MOS GENERATOR

Nomads

Ripple Music
rating icon 8.5 / 10

Track listing:

01. Cosmic Ark
02. Lonely One Kenobi
03. Torches
04. Step Up
05. Solar Angels
06. For Your Blood
07. Can?t Get Where I Belong
08. Nomads/This Is The Gift Of Nature


Tony Reed is ascending as a modest force through the doom and distortion rock underground. If his name is unfamiliar to you, then have a go with some STONE AXE and take a plunge down their Sixties and Seventies-addicted head rawk coaster. Reed slings a mean six string and vocally he's somewhere between Neil Fallon and Zakk Wylde. Reed also happens to be co-producer of SAINT VITUS' return album "Lillie: F-65". In other words, the dude knows what the heck he's doing.

So much in fact, Reed's other band MOS GENERATOR has enough nerve to present themselves and their latest album "Nomads" as something far dastardlier than what it is. A three-year layoff after a notable stretch of activity certainly kindled a new spirit for MOS GENERATOR's craft on "Nomads". You may think you're getting something bred in the footsteps of Satan's scorched imprint judging by the scarlet skies and gloomy raven perched upon a lilting Celtic cross on the cover art. Likewise, those sneering scoundrels on the album's inlay look like they're ready to impale naysayers and normal peeps upon sight.

Then you hit play on "Nomads" and really, the only songs that fit MOS GENERATOR's menacing presentation is "Step Up" and the final track, "This Is the Gift of Nature". Not that the remainder of "Nomads" is soft soap by any means. There just so happens to be a super neat musicality to the band's rough and tumble dirt rock that prompts a return look at the packaging and reflection upon where these guys have come from.

The succession of "Cosmic Ark", "Lonely One Kenobi", "Torches" and "Step Up" keeps "Nomads" rolling along on a sweet throb with innovative drops and interjections keeping the album from being just another succession of pot jams. To hit this album with a stoner tag is simply lazy.
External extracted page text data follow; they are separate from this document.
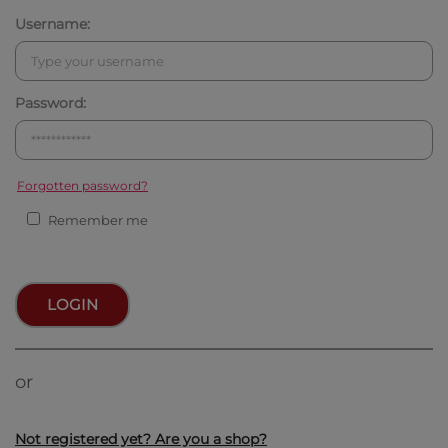
Username:
Password:
Forgotten password?
Remember me
LOGIN
or
Not registered yet? Are you a shop?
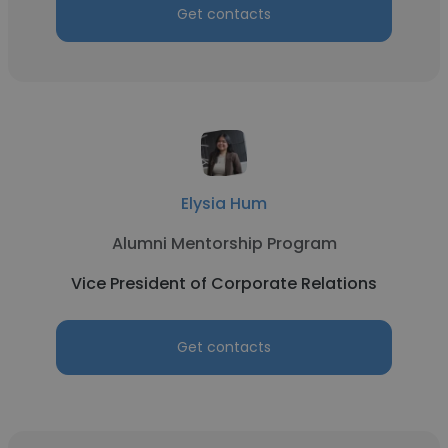
Get contacts
Elysia Hum
Alumni Mentorship Program
Vice President of Corporate Relations
Get contacts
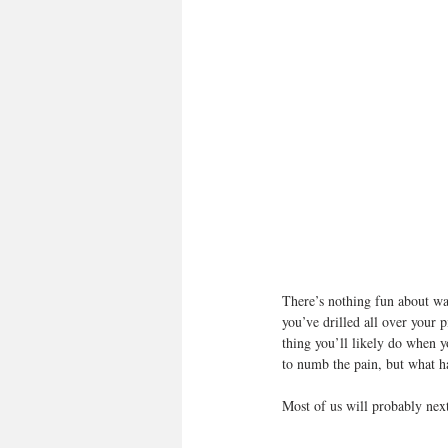
There’s nothing fun about wa
you’ve drilled all over your p
thing you’ll likely do when y
to numb the pain, but what h
Most of us will probably next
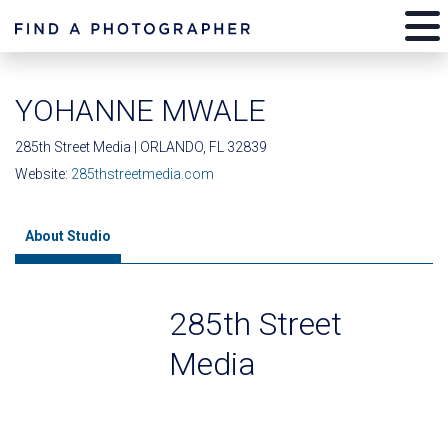
YOHANNE MWALE
285th Street Media | ORLANDO, FL 32839
Website:
285thstreetmedia.com
About Studio
285th Street
Media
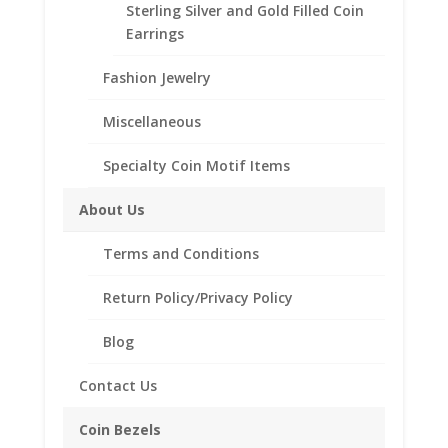
(Years of Minting: 1878 to 1904, and again in 1921)
Sterling Silver and Gold Filled Coin
Earrings
Will also fit the Peace and Eisenhower Silver
Dollar
Fashion Jewelry
CONTACT US AT 662-226-1685
Miscellaneous
Specialty Coin Motif Items
Morgan
Add to cart
About Us
Silver
Dollar
Terms and Conditions
Sterling
Add to Wishlist
Silver
Return Policy/Privacy Policy
SKU:
10-224CMBM
Categories:
American Coin Bezels
,
Coin
Sterling Silver American
Edge
Blog
Coin
Bezel
Contact Us
Frame
Description
Mount
Coin Bezels
Pendant
Additional information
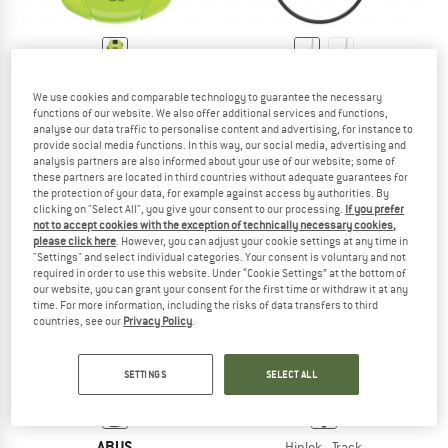
ABUS
ABUS
We use cookies and comparable technology to guarantee the necessary
Combiflex Stopover
Combiflex Travelguard
functions of our website. We also offer additional services and functions,
Bike lock
Bike lock
analyse our data traffic to personalise content and advertising, for instance to
€ 19,95
€ 29,95
provide social media functions. In this way, our social media, advertising and
analysis partners are also informed about your use of our website; some of
5,0
(1)
(0)
these partners are located in third countries without adequate guarantees for
the protection of your data, for example against access by authorities. By
clicking on "Select All", you give your consent to our processing.
If you prefer
not to accept cookies with the exception of technically necessary cookies,
please click here
. However, you can adjust your cookie settings at any time in
"Settings" and select individual categories. Your consent is voluntary and not
required in order to use this website. Under “Cookie Settings” at the bottom of
25%
our website, you can grant your consent for the first time or withdraw it at any
time. For more information, including the risks of data transfers to third
countries, see our
Privacy Policy
.
SETTINGS
SELECT ALL
ABUS
Hiplok - Track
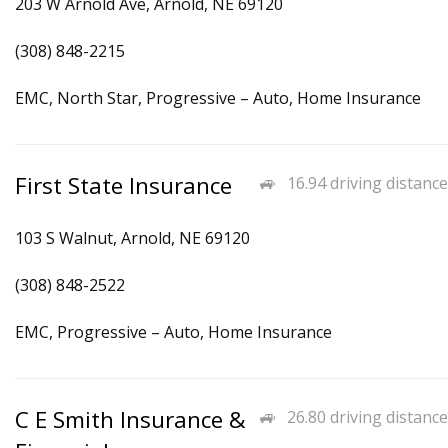
203 W Arnold Ave, Arnold, NE 69120
(308) 848-2215
EMC, North Star, Progressive – Auto, Home Insurance
First State Insurance
16.94 driving distance
103 S Walnut, Arnold, NE 69120
(308) 848-2522
EMC, Progressive – Auto, Home Insurance
C E Smith Insurance &
26.80 driving distance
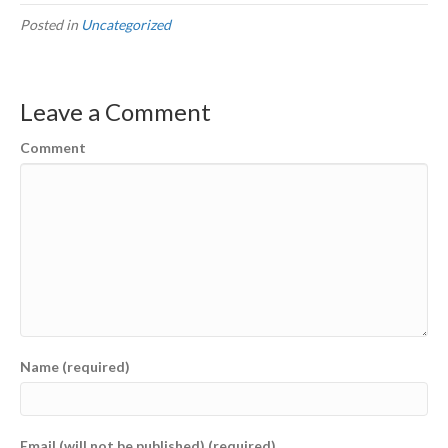
Posted in
Uncategorized
Leave a Comment
Comment
Name (required)
Email (will not be published) (required)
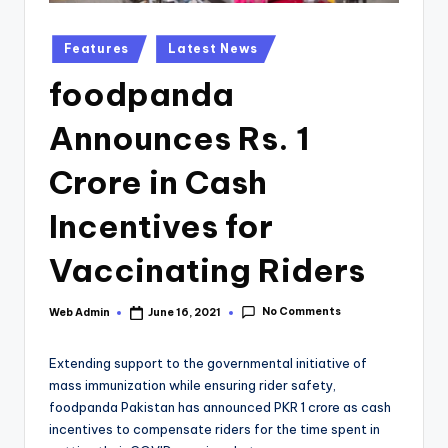
Posted
Features
Latest News
in
foodpanda
Announces Rs. 1
Crore in Cash
Incentives for
Vaccinating Riders
No Comments
Web Admin
June 16, 2021
Posted
by
Extending support to the governmental initiative of
mass immunization while ensuring rider safety,
foodpanda Pakistan has announced PKR 1 crore as cash
incentives to compensate riders for the time spent in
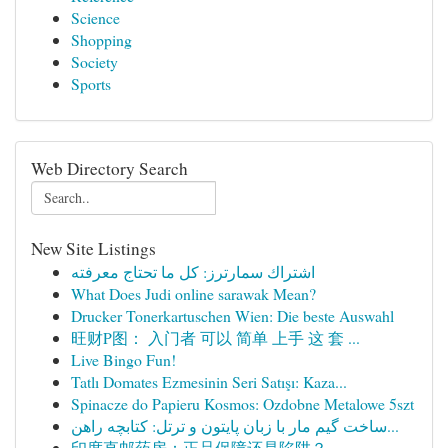
Science
Shopping
Society
Sports
Web Directory Search
New Site Listings
اشتراك سمارترز: كل ما تحتاج معرفته
What Does Judi online sarawak Mean?
Drucker Tonerkartuschen Wien: Die beste Auswahl
旺财P图： 入门者 可以 简单 上手 这 套 ...
Live Bingo Fun!
Tatlı Domates Ezmesinin Seri Satışı: Kaza...
Spinacze do Papieru Kosmos: Ozdobne Metalowe 5szt
ساخت گیم مار با زبان پایتون و ترتل: کتابچه راهن...
印度直邮药房：正品保障还是陷阱？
The out-of-nowhere piano splashes in the middle of "Lonely One Kenobi" are brilliant and they keep in time with the song's primary drive. Both "Torches" and "Step Up" could've swum inside the murky channels each song hint at, but instead, they wind along through amplified, pleasurable verse-chorus-verse undulations. "Step Up" lyrically challenges MOS GENERATOR's listeners as they do themselves to step out of the darkness and into the light, as the song alternates between ugly doom tones and lofty emotiveness. Even Reed's guitar solo on "Step Up" is an amalgam of nasty and effervescent. Such duality comes from being a well-versed rock musician, but it's largely spurred by coming out on the right side of introspection.

"This Is the Gift of Nature" has a groovy, slinking bridge and tidy solo segment in-between the punishing verses, revealing Reed's gift for dynamics here and on "Cosmic Ark". The latter is a lumbering, SABBATH-borne number yielding a hell of a good acid rock break-in and a SANTANA-esque guitar solo. The transition from brutish to virtuous on "Cosmic Ark" embodies the rugged journey and enlightened discovery encapsulation Reed no doubt intended for it. As the opening number, it symbolizes the theme of contemplation MOS GENERATOR went through as a unit to emerge with a more liberal, expressive sense for what they're doing.

"Can't Get Where I Belong" is another one of "Nomads"' cheery, bobbing vehicles, while "For Your Blood" picks up the pace to a full-on march spiced with NWOBHM riffs and sing-along choruses, followed by a SABBATH-spirited bridge and solo section. While mentioning the NWOBHM, MOS GENERATOR takes on JUDAS PRIEST's "Solar Angels" and they do a faithful job with it. Sidebar, PRIEST's "Point of Entry" album deserves more attention, so kudos to MOS GENERATOR accordingly.

If there's such a thing as fusing some soul into a doom palette, MOS GENERATOR has achieved that with "Nomads". Seldom will you hear an unambiguous merge between the two outside of BLACK SABBATH's "Sabotage". Tony Reed, Scooter Haslip and Shawn Johnson have tapped into a loud vibe featuring sinister and coarse nuances yet with something revealing far more heart. Drop in (or drop out, if you will) and get lost like the album's namesake. You'll feel both grubby and cleansed after a spin or two and really, what's cooler than that?